Once the acquisition closes, Airkit.ai will become part of Salesforce Service Cloud and would continue to be led by Adam. The addition of Airkit.ai, the company said, will help Salesforce’s Service, Sales, Marketing, and Commerce teams move faster into the future of customer engagement in the era of AI.

Commenting on the acquisition, Adam stated, “In the world of Generative AI, it’s clear we need new types of experiences that provide opportunities to transform the engagement experience. At Airkit.ai, we’ve been doing this since our inception, and view Salesforce, the customer company, as a perfect fit for Airkit.ai, the experience company.”

Bill Patterson, EVP & General Manager of C360 Applications at Salesforce, said, “The future of customer engagement will be powered by a new set of AI-driven customer experiences.
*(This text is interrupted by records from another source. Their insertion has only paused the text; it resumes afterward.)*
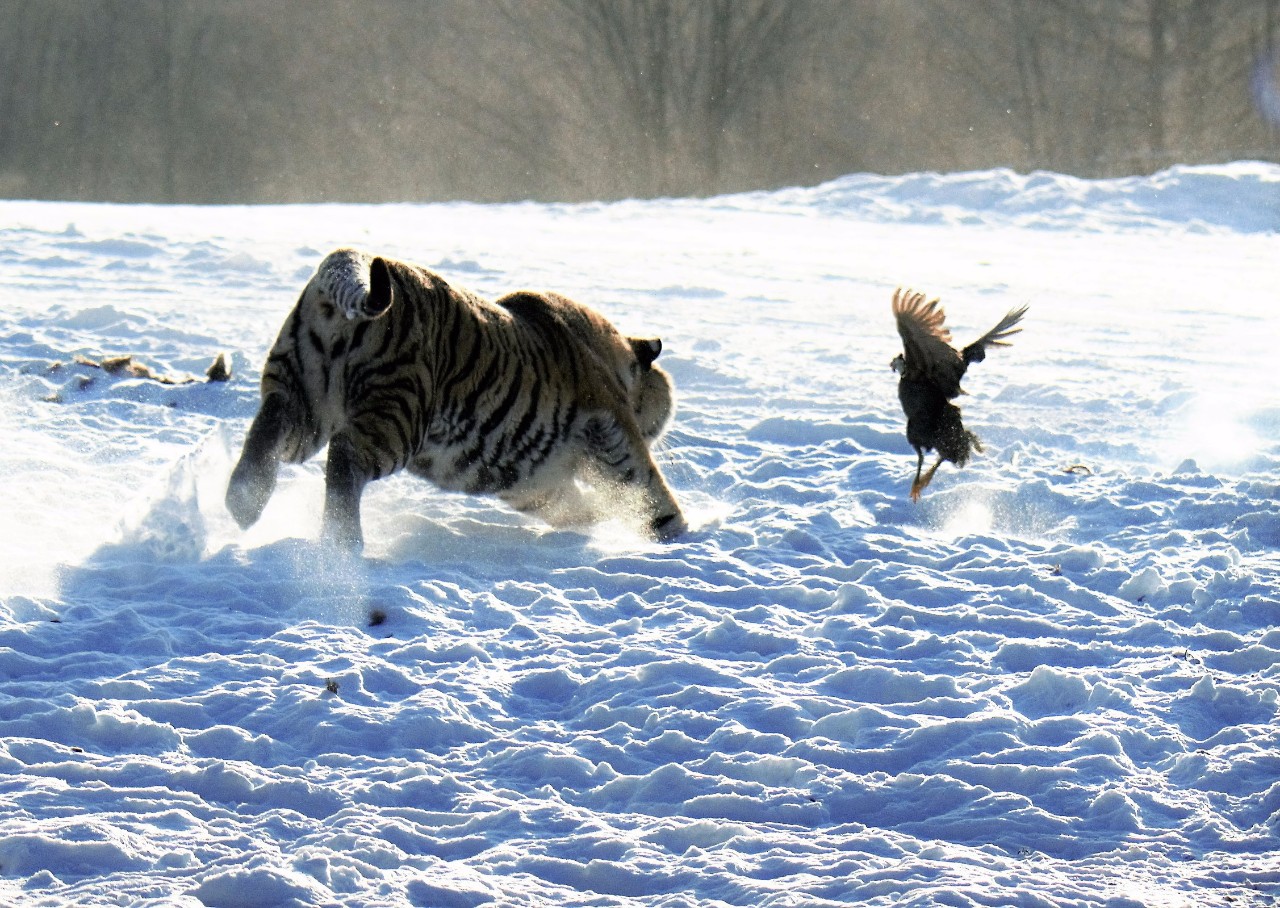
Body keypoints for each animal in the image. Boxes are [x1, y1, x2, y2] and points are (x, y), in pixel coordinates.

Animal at [230, 244, 691, 548]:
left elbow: (578, 505)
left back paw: (243, 500)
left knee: (271, 420)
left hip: (302, 389)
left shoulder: (535, 481)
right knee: (343, 456)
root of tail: (347, 258)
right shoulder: (608, 420)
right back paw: (341, 542)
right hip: (400, 414)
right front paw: (678, 531)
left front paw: (599, 521)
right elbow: (643, 482)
Adam and team have a strong understanding of the Customer 360 Platform and are some of the best technologists we have worked with in helping Salesforce customers connect with their own customers in a whole new way. We are excited to bring the Airkit.ai team back to Salesforce where they have a strong track record of innovation and a focus on customer success.”

Salesforce has been making significant investments in generative AI, with stakes in multiple of the world’s highest-valued AI startups, so this acquisition doesn’t come as a surprise. Additionally, the founders had a strong preexisting relationship with the company, which likely facilitated the process even further.